As the reader progresses through the novel, the characters become older. So, we start with 17-year-old Simon in Part One, inter-railing with a school friend, and end with 73-year-old Tony in Part Nine. In between, there is young Frenchman Bernard, leading an aimless life, not sure what to do with his future, who takes a holiday in Cyprus; Hungarian security guard Balazs, who finds himself in London minding a young woman with whom he is in love, and who is being pimped as a high-end prostitute by her boyfriend; self-obsessed German linguist academic Karel, driving to Krakow with his Polish girlfriend, who tells him en route that she is pregnant; then we start on middle-age with Danish newspaper editor Kristian, bored by middle-class family life, but smug with the trappings of his career success; James a London-based property agent, looking to invest in apartments in ski resorts in Switzerland, preoccupied by how to make  more money; Murray, 52-year-old Scotsman, living in Croatia, conned out of what little he has by his own foolish ego; Aleksandr, suicidal Russian billionaire on the ropes, down to his last few hundred million after losing a court case against a rival; and finally, Tony, 73 year-old former diplomat, alone in his house in Italy in the winter. He has been ill and then has a car accident and is facing into old age with all its travails.

The parts, and characters are all completely disconnected, until the end when we learn that Tony is the grandfather of Simon, whom we met in Part One. The only connection between the other characters is that they are all exiled, living away from ‘home’, or travelling, and they are all somewhat dissatisfied with their lives, disillusioned or lost. They are also all flawed individuals, except perhaps for Balazs, who finds himself in illicit company, and whose temper gets him in trouble. I can’t say I liked any of the characters; I felt sympathetic to one or two of the younger ones, who just seemed to be directionless, but most seemed just to be unpleasant, foolish or deluded.

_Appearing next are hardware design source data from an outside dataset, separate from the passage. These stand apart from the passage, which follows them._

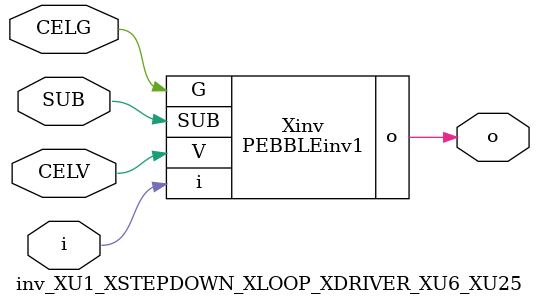
<source format=v>



module PEBBLEinv1 ( o, G, SUB, V, i );

  input V;
  input i;
  input G;
  output o;
  input SUB;
endmodule

//Celera Confidential Do Not Copy inv_XU1_XSTEPDOWN_XLOOP_XDRIVER_XU6_XU25
//Celera Confidential Symbol Generator
//5V Inverter
module inv_XU1_XSTEPDOWN_XLOOP_XDRIVER_XU6_XU25 (CELV,CELG,i,o,SUB);
input CELV;
input CELG;
input i;
input SUB;
output o;

//Celera Confidential Do Not Copy inv
PEBBLEinv1 Xinv(
.V (CELV),
.i (i),
.o (o),
.SUB (SUB),
.G (CELG)
);
//,diesize,PEBBLEinv1

//Celera Confidential Do Not Copy Module End
//Celera Schematic Generator
endmodule

</source>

When I started the novel I was expecting to be enlightened. I was hoping for a Zeitgeist novel which would set out for me what it is to be a man in the 21st century; the challenges, the new-found pleasures and whether there is any sense of liberation in the changed situation that many now find themselves in compared to their grandfathers. I don’t feel I really got that; I got nine stories about individuals whose unwillingness to reflect honestly lies at the heart of their dysphoria. I didn’t recognise any of the men – perhaps I haven’t been looking hard enough at the ones around me?

So, if there are any men out there who have read this book and can give me their take on it, I’d be delighted!